When discussing financial fraud, people often talk about it as one overarching problem. But the reality is that in today’s environment, fraud comprises many separate, distinct components, each with its own techniques, complexities, and challenges for organizations trying to defend against them.
Customers interact with their financial institutions in a variety of ways: in-person, online, and on the phone. Many people are conducting more and more of their financial transactions online, and as a result, banks and other institutions have spent the last decade implementing sophisticated security and anti-fraud systems to protect against online attackers and fraudsters. This has raised the cost and the amount of effort it takes for criminals to execute their operations, and so they have had to look for new ways to make their money.

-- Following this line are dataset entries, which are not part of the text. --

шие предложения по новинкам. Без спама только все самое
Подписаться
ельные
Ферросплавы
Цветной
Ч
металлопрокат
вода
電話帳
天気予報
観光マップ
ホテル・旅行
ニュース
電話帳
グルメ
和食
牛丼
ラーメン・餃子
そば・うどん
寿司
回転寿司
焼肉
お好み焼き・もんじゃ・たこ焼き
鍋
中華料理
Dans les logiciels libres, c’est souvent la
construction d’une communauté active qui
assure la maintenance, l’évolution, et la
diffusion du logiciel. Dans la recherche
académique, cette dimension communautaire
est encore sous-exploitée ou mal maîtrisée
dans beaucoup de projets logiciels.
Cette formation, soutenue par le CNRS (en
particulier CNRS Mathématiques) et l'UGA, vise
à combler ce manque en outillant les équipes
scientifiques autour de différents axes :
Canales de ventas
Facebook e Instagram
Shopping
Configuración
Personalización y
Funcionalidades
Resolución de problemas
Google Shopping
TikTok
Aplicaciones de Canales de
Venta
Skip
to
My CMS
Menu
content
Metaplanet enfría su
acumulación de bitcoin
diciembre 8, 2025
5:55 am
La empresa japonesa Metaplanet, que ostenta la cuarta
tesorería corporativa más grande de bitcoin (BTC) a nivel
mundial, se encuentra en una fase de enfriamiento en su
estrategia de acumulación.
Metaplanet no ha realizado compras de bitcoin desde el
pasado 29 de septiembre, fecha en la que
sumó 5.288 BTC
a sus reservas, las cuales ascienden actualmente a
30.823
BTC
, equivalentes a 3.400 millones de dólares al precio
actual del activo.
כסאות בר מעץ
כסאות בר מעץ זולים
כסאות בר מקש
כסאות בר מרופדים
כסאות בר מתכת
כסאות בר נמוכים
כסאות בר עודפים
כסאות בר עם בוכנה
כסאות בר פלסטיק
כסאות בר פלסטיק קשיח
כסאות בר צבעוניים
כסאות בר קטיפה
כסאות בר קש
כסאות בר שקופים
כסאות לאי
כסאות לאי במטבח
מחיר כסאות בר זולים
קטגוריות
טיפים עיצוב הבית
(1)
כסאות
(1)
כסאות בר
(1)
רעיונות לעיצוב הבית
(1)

For many fraudsters, this has meant turning their attention to the phone channel. There’s nothing simpler for attackers than going through a financial institution’s contact center. The barriers to entry for this type of fraud are extremely low. Unlike online fraud, it doesn’t require any technical skill and fraudsters can be successful through sheer perseverance. By gathering enough information on a target financial institution and a target account, a fraudster can get everything he needs to answer the challenge questions and gain access to the account.
The phone channel has become the preferred entry point for many fraudsters, both because there’s no need for specialized skills and the risk of being caught is very low. Fraudsters can try their attacks over and over, gathering more information and intelligence as they go. The repeated calls to a target institution’s contact center often are just the first phase, however, as fraudsters will then move on to other channels to complete the account takeover. New data from the Aite Group, which interviewed executives at 18 of the 40 largest banks in the United States, shows that nearly all account takeovers have some connection to the contact center.
“Executives from institutions that perform root cause analysis of fraud losses state that very high percentages of account takeover losses can be tied back to contact center interactions. One executive says that the link is typically in the 90% range, while another states that in 100% of the account takeover cases researched, a link to the contact center was discovered,” the report from Aite Group says.
Fraud in the contact center comes in many different flavors and the trends change over time, as defenses improve and fraudsters adapt their tactics. The advent of chip-and-PIN cards as well as mobile payment technologies in recent years has changed the fraud landscape dramatically. As financial institutions and technology companies adjust to these changes, the fraudsters will counter. In the coming weeks, we will explore the data and trends around five distinct types of fraud:

  • Account takeover
  • Social engineering
  • Transactional fraud
  • Mobile wallet fraud
  • Account access device fraud

What all of these varieties of fraud have in common is their reliance on the contact center as a primary access point. Fraudsters know a soft target when they see one, and the wide range of fraud schemes targeting contact centers shows that the phone channel is their top choice at the moment.